LUMBERTON, MS (WDAM) - June is recognized as National Dairy Month as a way to promote drinking milk, but an excess in milk production nationally is driving down sales for dairy farmers in the Magnolia State.
Kiahnell Smith is co-owner of Country Girl's Creamery in Lumberton. He has been a dairy farmer for more than 30 years.
"At our farm we process 85 percent of our own milk," Smith said. "We make butter, we make cheese, chocolate milk, we do a lot of kid's groups."
Smith said now is one of the toughest times for the dairy industry.
"Milk prices are almost at record lows when you figure in input costs and everything," Smith said. "But the average daily farmer is getting around $13 a hundred for milk right now, which is about $1.10 or $1.15 a gallon."
This is compared to the $20 per hundredweight farmers received last year.
Smith said the low milk costs have not had too much of a negative impact on his farm.
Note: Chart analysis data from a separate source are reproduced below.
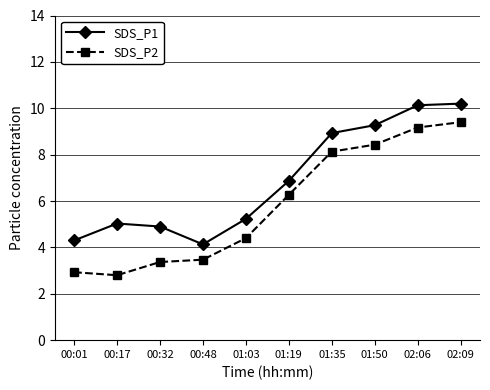

Which series changed the most between 00:01 and 01:35?

SDS_P2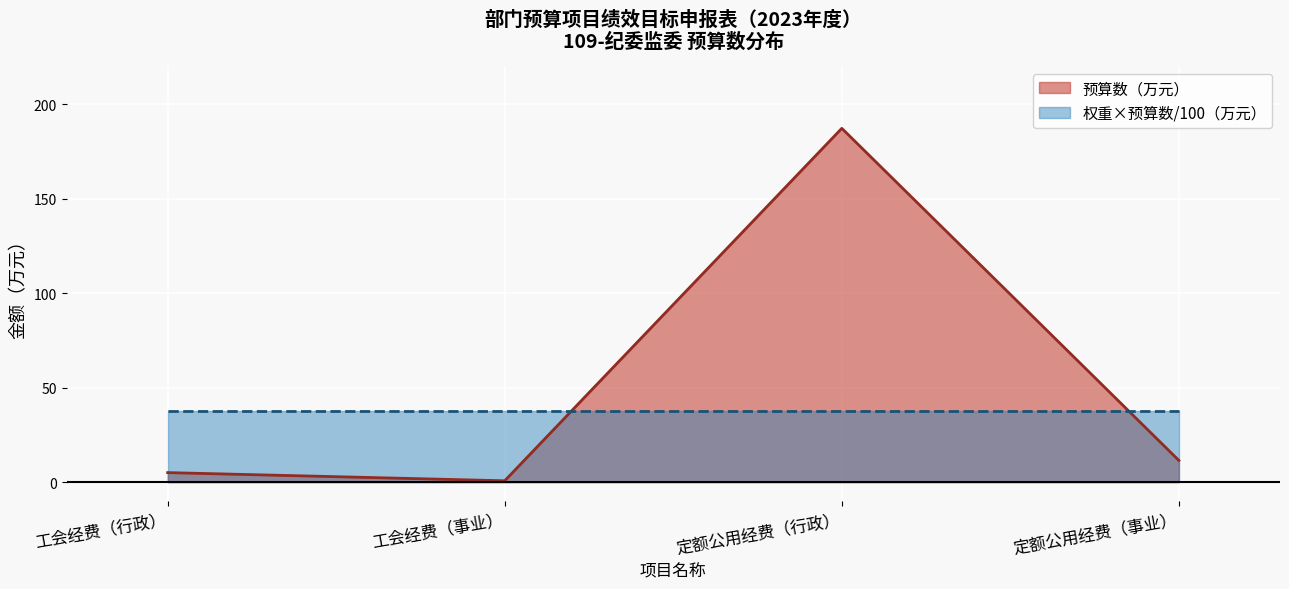

List the labels in order of value, largest first.

定额公用经费（行政）, 定额公用经费（事业）, 工会经费（行政）, 工会经费（事业）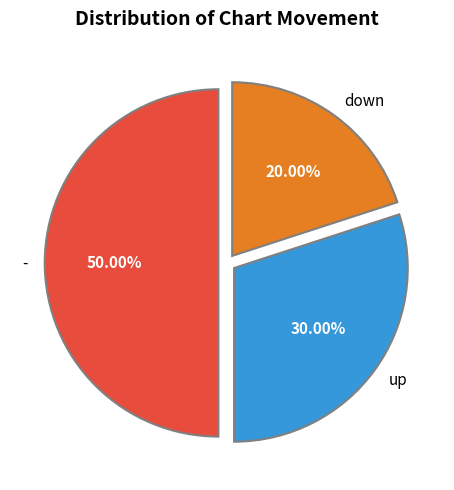

Which category has the biggest portion of the pie?

-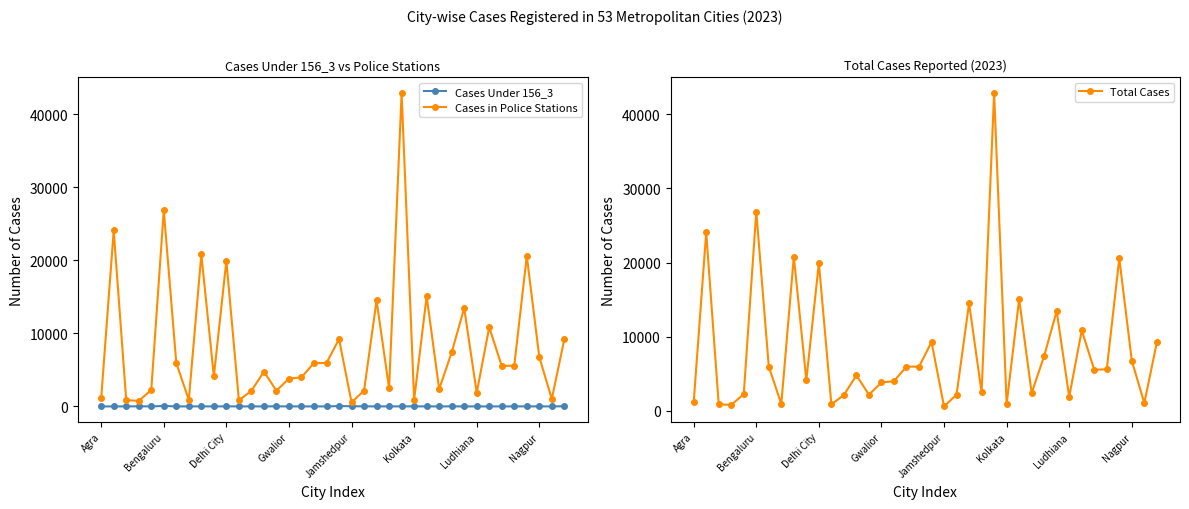

List the series in order of their peak value, lowest first.

Cases Under 156_3, Cases in Police Stations, Total Cases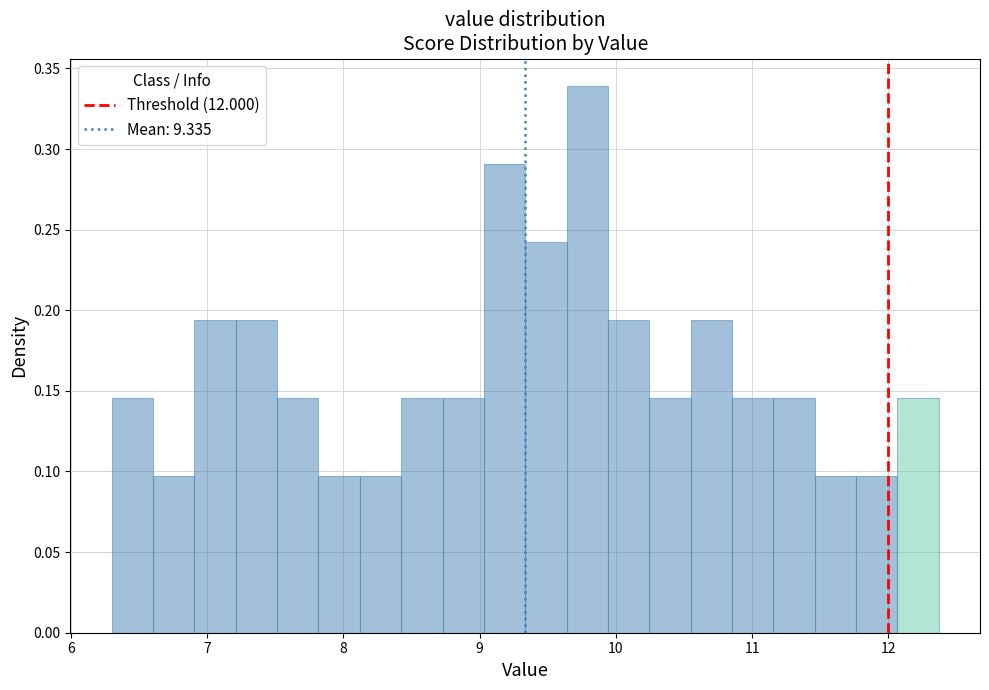

Read against the x-axis, roughly where is the centre of the tallest bar?

9.8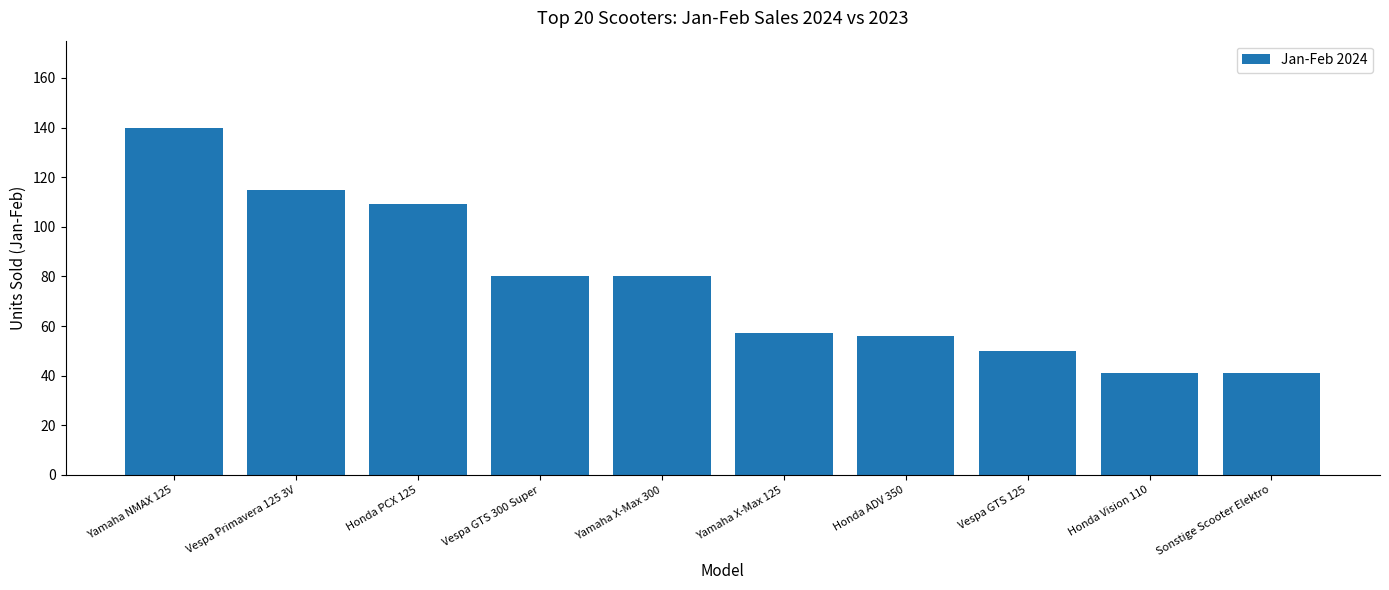

What is the minimum value shown in the chart?

41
"We're blessed because we process 85 percent of our own milk," Smith said. "So we have some control over the price and everything."
Experts like Pike County Extension Agent Lamar Adams said one of the biggest challenges for Mississippi dairy farmers is the heat stress on their cattle.
"If a cows hot, she's not going to eat, if she doesn't eat then she's not going to milk well," Adams said. "Producers know they have to do everything they can to keep cattle cool and comfortable throughout the summer."
Adams said this impacts dairy farm numbers.
"Our numbers are decreasing," Adams said. "We've got about 85 dairies currently. Nationwide there's only about 43,500 dairies in the whole country."
Country Girl's Creamery will hold its Dairy Fest in October on its farm in Lumberton.